From: Amara Graps (amara@amara.com)
Date: Sat May 10 2003 - 06:06:30 MDT
Spudboy100@aol.com:
>Entropy, as one of the constants of the cosmos may indeed prove to
>be "adjustable" in the same sense as physicist Joao Magueijo,
>contends in his hypothesis.
If you accept his hypothesis.
Amara
NATURE| VOL 422 | 10 APRIL 2003
Faster Than the Speed of Light:
The Story of a Scientific Speculation
by Joćo Magueijo
William Heinemann/Perseus: 2003. 320 pp.
£16.99/$26
George Ellis
Joćo Magueijo is one of many who hope to see the epitaph 'Einstein
was wrong, I was right' on their gravestone. He is a cosmologist
who, one rainy morning in Cambridge, suddenly saw the possibility of
a varying speed of light (VSL) as an alternative to the
inflationary-theory paradigm that dominates present-day theoretical
cosmology. He knew from the start that it represented a fundamental
challenge to physics orthodoxy (it violates the foundations of
Einstein's special theory of relativity) and would not easily be
accepted, but he worked enthusiastically to develop the idea. He
found a collaborator who wavered but eventually completed a joint
paper with him on the topic. This was rejected by major journals but
was eventually accepted for publication after a long battle. He then
discovered that the idea had already been proposed, in a slightly
different form, by John Moffat. He found new collaborators and with
them developed variants of his theory.

········

▶ **Action item A**: Return each line of the listing that contains the word "apps".

▶ **Stored data entries**:
········

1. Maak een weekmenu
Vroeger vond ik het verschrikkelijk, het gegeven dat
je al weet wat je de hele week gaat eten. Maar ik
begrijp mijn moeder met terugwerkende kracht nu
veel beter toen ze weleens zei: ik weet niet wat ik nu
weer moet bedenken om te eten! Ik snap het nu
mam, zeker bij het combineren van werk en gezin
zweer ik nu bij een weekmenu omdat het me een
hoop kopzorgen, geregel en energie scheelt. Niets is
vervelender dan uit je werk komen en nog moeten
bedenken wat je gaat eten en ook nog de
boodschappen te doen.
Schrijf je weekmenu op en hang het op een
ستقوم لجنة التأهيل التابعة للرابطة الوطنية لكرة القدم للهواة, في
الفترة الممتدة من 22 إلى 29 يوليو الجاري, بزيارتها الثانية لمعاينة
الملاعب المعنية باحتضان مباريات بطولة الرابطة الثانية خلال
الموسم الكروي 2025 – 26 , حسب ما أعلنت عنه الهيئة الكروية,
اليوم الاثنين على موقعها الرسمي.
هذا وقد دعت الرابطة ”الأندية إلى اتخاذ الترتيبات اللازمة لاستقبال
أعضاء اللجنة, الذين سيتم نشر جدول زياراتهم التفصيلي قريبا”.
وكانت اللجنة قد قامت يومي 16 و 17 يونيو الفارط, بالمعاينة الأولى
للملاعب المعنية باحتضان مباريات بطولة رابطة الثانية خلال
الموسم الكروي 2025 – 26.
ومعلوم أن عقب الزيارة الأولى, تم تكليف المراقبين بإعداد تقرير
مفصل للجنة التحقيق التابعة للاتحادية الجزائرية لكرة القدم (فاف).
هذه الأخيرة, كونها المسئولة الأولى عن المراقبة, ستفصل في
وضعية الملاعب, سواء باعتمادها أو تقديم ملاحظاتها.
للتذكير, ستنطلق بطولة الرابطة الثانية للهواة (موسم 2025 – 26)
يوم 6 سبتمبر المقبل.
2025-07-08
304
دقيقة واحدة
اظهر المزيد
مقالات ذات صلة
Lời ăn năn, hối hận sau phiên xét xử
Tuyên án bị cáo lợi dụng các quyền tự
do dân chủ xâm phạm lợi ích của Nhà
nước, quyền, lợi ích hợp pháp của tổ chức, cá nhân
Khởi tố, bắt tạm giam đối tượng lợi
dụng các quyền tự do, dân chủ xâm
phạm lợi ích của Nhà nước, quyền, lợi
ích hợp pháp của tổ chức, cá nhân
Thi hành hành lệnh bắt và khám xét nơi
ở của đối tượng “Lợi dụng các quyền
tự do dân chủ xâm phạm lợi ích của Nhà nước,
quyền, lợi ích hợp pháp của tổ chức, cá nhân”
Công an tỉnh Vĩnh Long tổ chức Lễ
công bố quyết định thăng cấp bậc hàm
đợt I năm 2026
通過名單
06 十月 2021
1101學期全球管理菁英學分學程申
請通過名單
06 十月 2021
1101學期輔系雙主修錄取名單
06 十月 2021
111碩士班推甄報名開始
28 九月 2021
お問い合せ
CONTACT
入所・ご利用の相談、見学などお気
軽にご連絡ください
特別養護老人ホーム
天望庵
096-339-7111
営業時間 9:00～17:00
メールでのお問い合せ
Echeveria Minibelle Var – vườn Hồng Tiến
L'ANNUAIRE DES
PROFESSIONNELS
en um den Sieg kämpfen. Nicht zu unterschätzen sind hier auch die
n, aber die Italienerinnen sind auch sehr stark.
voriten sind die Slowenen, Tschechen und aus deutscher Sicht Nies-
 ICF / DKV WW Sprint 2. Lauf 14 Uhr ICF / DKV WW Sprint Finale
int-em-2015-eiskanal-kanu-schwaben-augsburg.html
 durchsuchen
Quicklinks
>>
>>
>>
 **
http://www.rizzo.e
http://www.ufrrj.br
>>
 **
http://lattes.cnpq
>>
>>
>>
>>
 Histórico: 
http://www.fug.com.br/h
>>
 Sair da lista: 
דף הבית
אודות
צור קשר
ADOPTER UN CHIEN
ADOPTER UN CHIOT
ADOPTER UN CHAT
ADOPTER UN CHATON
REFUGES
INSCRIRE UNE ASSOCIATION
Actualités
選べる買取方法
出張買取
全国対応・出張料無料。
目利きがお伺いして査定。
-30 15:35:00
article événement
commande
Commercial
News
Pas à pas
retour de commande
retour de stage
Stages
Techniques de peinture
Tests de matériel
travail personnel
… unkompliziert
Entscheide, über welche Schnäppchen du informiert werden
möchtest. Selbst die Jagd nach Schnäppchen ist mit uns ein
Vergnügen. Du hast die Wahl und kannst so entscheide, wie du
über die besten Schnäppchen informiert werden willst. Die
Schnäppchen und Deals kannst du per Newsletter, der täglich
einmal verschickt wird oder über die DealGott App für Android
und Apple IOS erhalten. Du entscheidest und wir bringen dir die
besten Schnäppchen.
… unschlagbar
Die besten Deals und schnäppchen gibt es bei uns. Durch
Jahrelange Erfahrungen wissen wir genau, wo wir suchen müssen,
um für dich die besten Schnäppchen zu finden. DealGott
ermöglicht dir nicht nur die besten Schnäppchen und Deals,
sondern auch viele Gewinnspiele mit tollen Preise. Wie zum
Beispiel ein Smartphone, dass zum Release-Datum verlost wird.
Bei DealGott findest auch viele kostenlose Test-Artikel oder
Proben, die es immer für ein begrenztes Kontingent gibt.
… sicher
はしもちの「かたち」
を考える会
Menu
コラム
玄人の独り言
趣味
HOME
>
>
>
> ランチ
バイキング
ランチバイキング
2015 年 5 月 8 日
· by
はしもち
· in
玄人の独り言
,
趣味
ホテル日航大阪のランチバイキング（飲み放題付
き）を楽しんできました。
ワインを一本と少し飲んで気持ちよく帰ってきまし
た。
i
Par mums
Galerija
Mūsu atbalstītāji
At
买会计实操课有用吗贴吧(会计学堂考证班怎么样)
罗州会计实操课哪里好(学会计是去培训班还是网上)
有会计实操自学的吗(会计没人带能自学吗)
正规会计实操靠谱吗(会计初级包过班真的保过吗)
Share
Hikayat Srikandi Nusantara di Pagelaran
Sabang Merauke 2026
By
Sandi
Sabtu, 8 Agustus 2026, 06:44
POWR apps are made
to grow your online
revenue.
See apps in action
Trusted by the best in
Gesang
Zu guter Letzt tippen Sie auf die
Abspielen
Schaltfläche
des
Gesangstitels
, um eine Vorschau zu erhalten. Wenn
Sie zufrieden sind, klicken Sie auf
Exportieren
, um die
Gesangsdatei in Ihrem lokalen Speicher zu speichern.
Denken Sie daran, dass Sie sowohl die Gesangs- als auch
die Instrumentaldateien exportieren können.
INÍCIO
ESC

········

▶ **Action item B**: Go on with the review of the book on the varying speed of light, starting after its final sentence.

▶ **Response box A**:
POWR apps are made
See apps in action

▶ **Response box B**:
Faster Than the Speed of Light is a lively book that captures the
excitement and frustrations of doing real-world science. Magueijo
relates interestingly how his VSL proposal might possibly be a way
out of some major puzzles facing cosmology, which he explains well.
There are irritating passages, however, where he makes extended use
of a metaphor involving farmers and cows in explaining relativity
theory. Magueijo states that this is based on a dream that Einstein
had as a boy - a fictional invention that displays such a cavalier
attitude to historical truth as to call into question his other
historical claims (and for the record, it was Richard Tolman, not
Yakov Zeldovich, who first investigated the thermodynamics of
bouncing universes). And at times Magueijo descends to an altogether
different space characterized by hostile ranting ("seem to fancy
themselves as scientific pimps") and crude language. In these
passages he expresses his profound dissatisfaction with how he has
been treated by the scientific world despite the recognition and
generous support he has received (he was awarded a Cambridge
fellowship and a Royal Society research fellowship, and is a reader
at Imperial College, London).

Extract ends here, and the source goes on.